I nuovi progetti europei della filiera energetica sono volti a internalizzare le catene del valore, come la Alleanza europea per le batterie o la Alleanza per l’idrogeno, che apre una nuova filiera industriale. Ad essi l’Italia è chiamata a partecipare.
La trasformazione energetica investe tutti i campi – dalle piattaforme della comunicazione, alla mobilità elettrica, alla domotica, alla trasformazione abitativa, alla produzione di nuovi materiali -l’idrogeno in primo luogo- per decarbonizzare l’industria pesante dove le rinnovabili non possono arrivare, la navigazione (dove Fincantieri già sperimenta una nave a idrogeno) o infine il trasporto aereo.
Politiche attive del lavoro possono trasferire conoscenza e competenze necessarie al nuovo tessuto industriale e ai servizi ad esso connessi.
L’indotto delle grandi imprese
Intorno alle grandi imprese del settore energetico (Enel e Eni in primo luogo) si profilano un indotto territoriale e spunti di democrazia locale di pari rilievo.
Nelle comunità energetiche locali, dove si connettono in modo diretto la produzione e il consumo di energia in impianti rinnovabili, sono richiamate le linee dell’esperienza nella quale l’Italia fu un’eccellenza ai tempi di Giolitti grazie al tessuto comunale costruito nei secoli; la responsabilità e il senso civico dei cittadini si può indirizzare e consolidare nelle loro scelte energetiche, dopo la prova di solidarietà mostrata durante la pandemia.
In questo quadro ancora tre aspetti coinvolgono la crescita del paese: il primo riguarda il Mediterraneo e l’uso del gas nella transizione energetica; l’Italia può e deve rafforzare il suo ruolo centrale nel Mediterraneo, dopo essere stata promotrice della connessione dell’Ue con Paesi della sponda sud dotati di grandi riserve di gas nel mare antistante, facendo superare i contrasti politici tra Israele, Gordania, Egitto, Palestina, Cipro nel GasMed Forum, nell’interesse energetico comune che lega questi paesi all’Europa.
L’Italia ha l’infrastruttura necessaria (Snam) per portare il gas del Mediterraneo in Europa.
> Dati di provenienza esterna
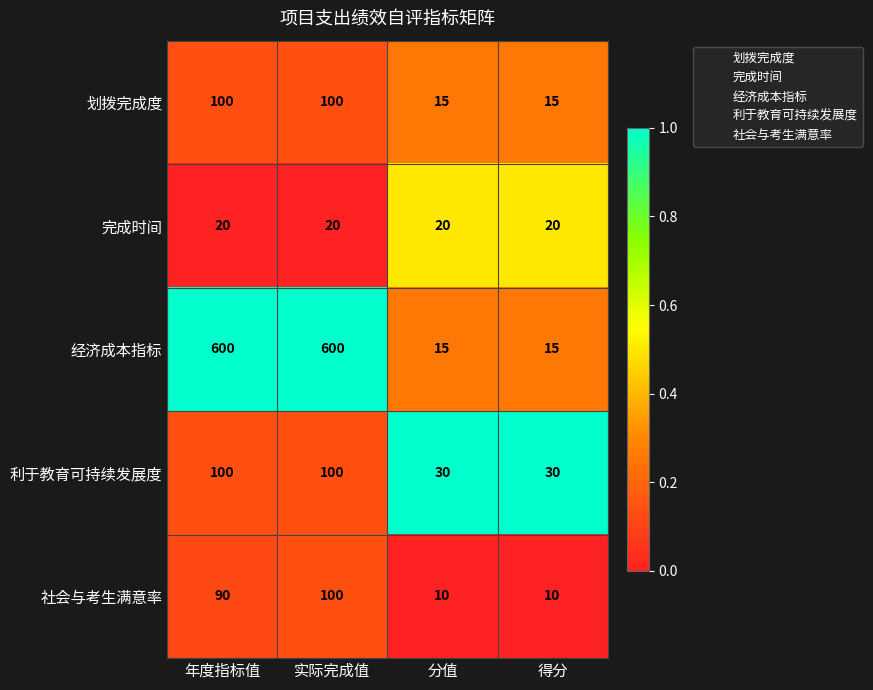

What is the approximate value of 完成时间 at 分值?

20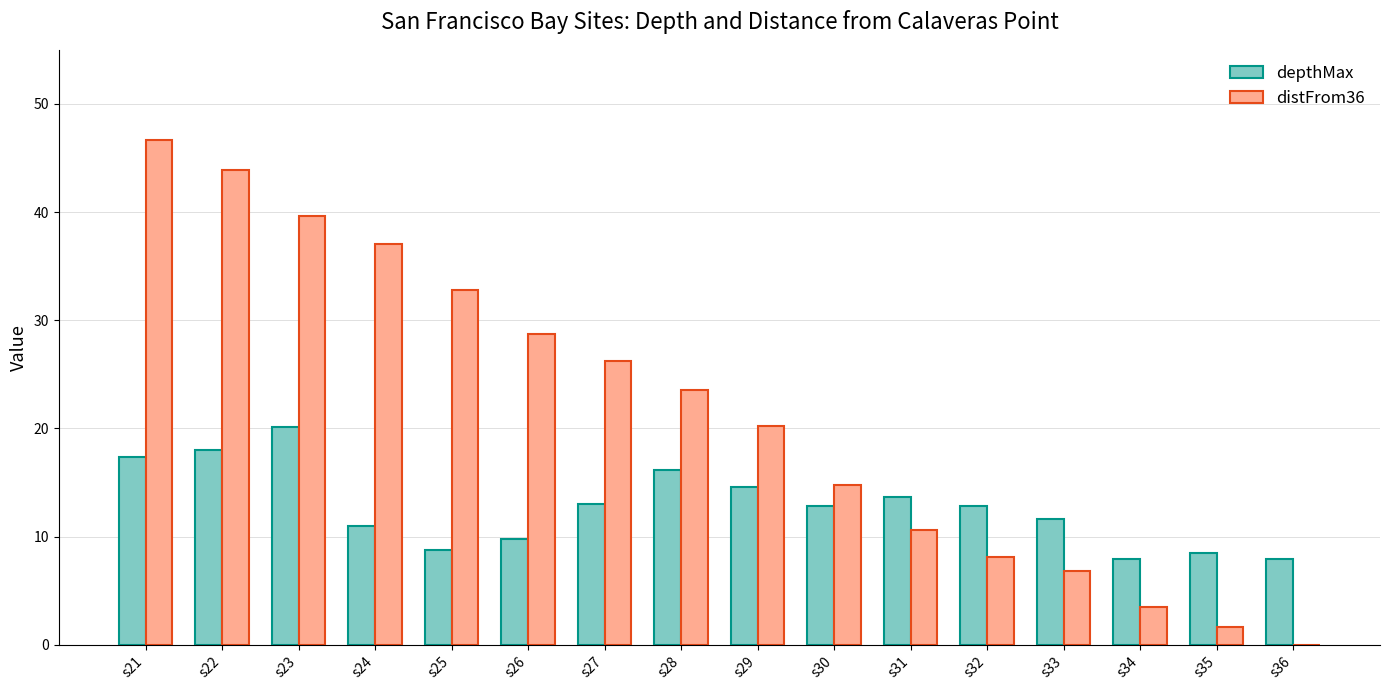

The value of depthMax at s35 is 8.5. True or false?

True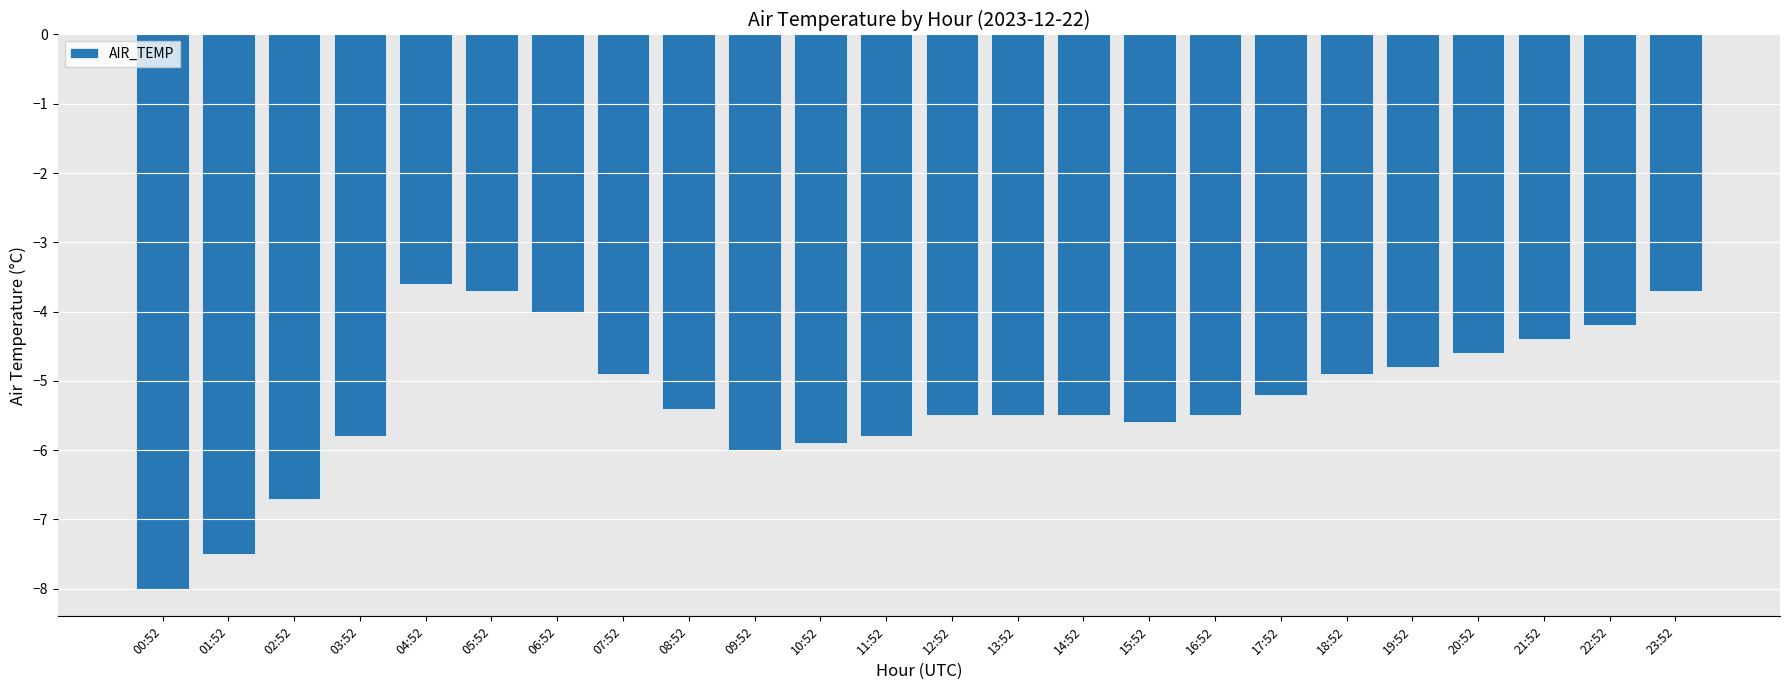

Which has a higher value, 02:52 or 14:52?

14:52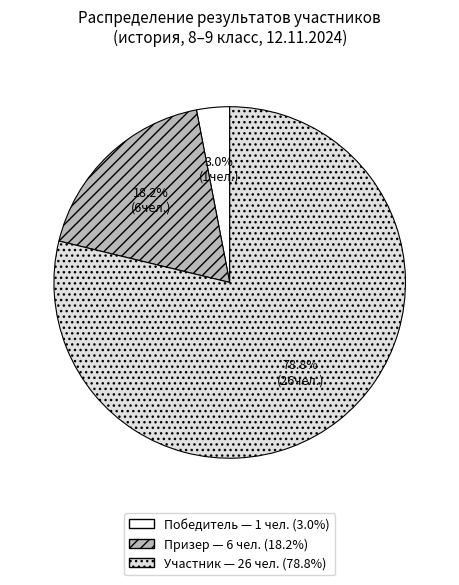

Is there a majority slice in this chart?

Yes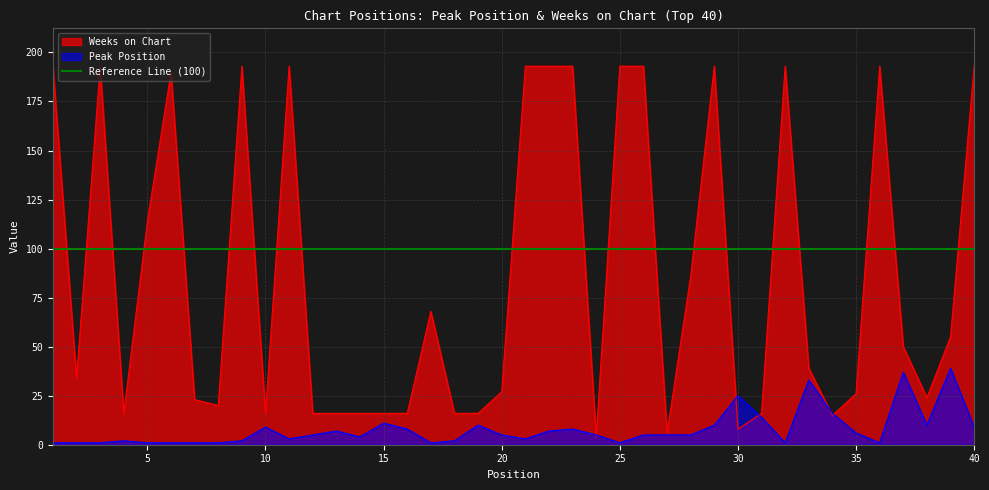

What is the value of the Weeks on Chart point at the 21st from the left?

193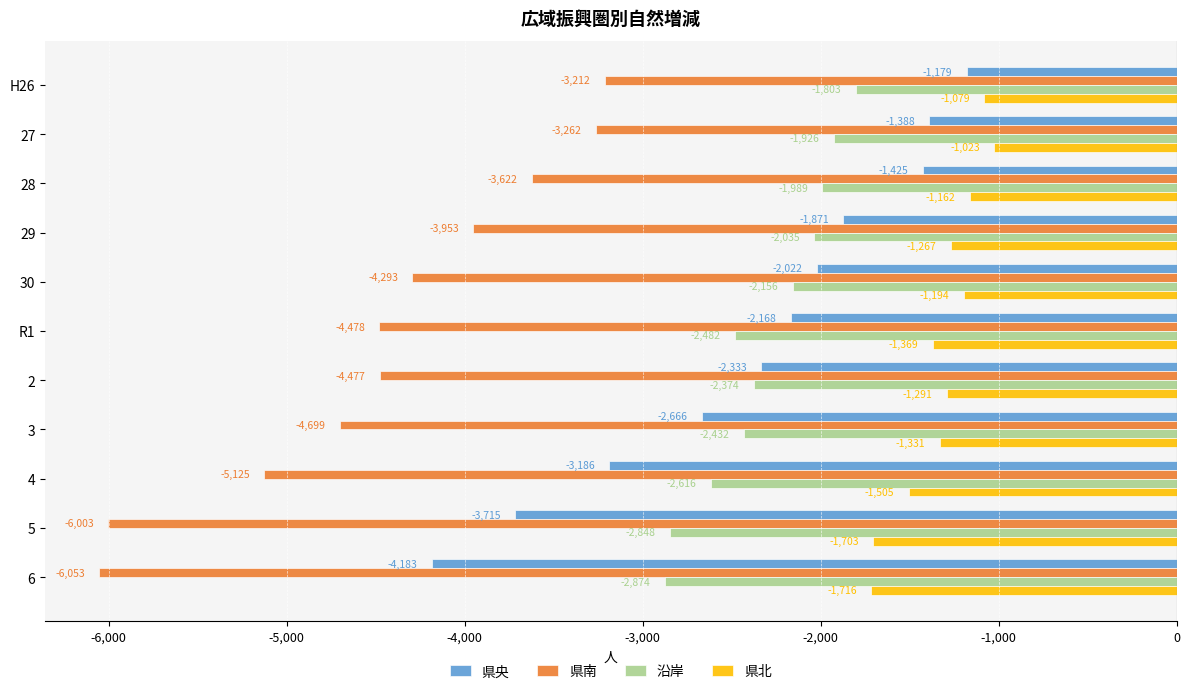

List the series in order of their peak value, highest first.

県北, 県央, 沿岸, 県南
Le regioni del Sud del Paese da questo e dall’impegno in impianti rinnovabili possono trarre indotto, crescita e occupazione, funzionali al progetto di sviluppo del Paese.
La posizione geografica dell’Italia nel Mediterraneo e la sperimentazione avanzata della nostra industria nel campo delle rinnovabili consentono l’investimento in impianti di generazione elettrica che sfruttino il sole della sponda africana.
Questi investimenti promettono due importanti ritorni positivi - all’inizio, lo scambio con il gas di quei Paesi e nel medio periodo, quando la filiera dell’idrogeno sarà perfezionata, il trasporto diretto in Ue dell’energia prodotta dal sole africano attraverso i nostri gasdotti.
Da ultimo, vale ricordare la rilevanza della sinergia che si crea tra ricerca di base e centri industriali nei settori toccati dalla trasformazione energetica, con la diffusione sul territorio nazionale di Energy Center, incubatori localmente organizzati per il trasferimento della ricerca accademica all’industria, che vanno diffondendosi sul territorio nazionale (da Torino a Ostia, a Napoli).
La sfida è quella di fare sistema intorno agli indirizzi individuati dall’Ue, per trovare nella trasformazione energetica una via di crescita partecipata dai cittadini, dalle realtà locali e dalle diverse aree del Paese, senza disperdere in rivoli meno fruttuosi per il futuro la ricca opportunità che l’Europa ci offre, il cui perimetro e i rischi sono stati ricordati molto opportunamente dal Commissario Gentiloni.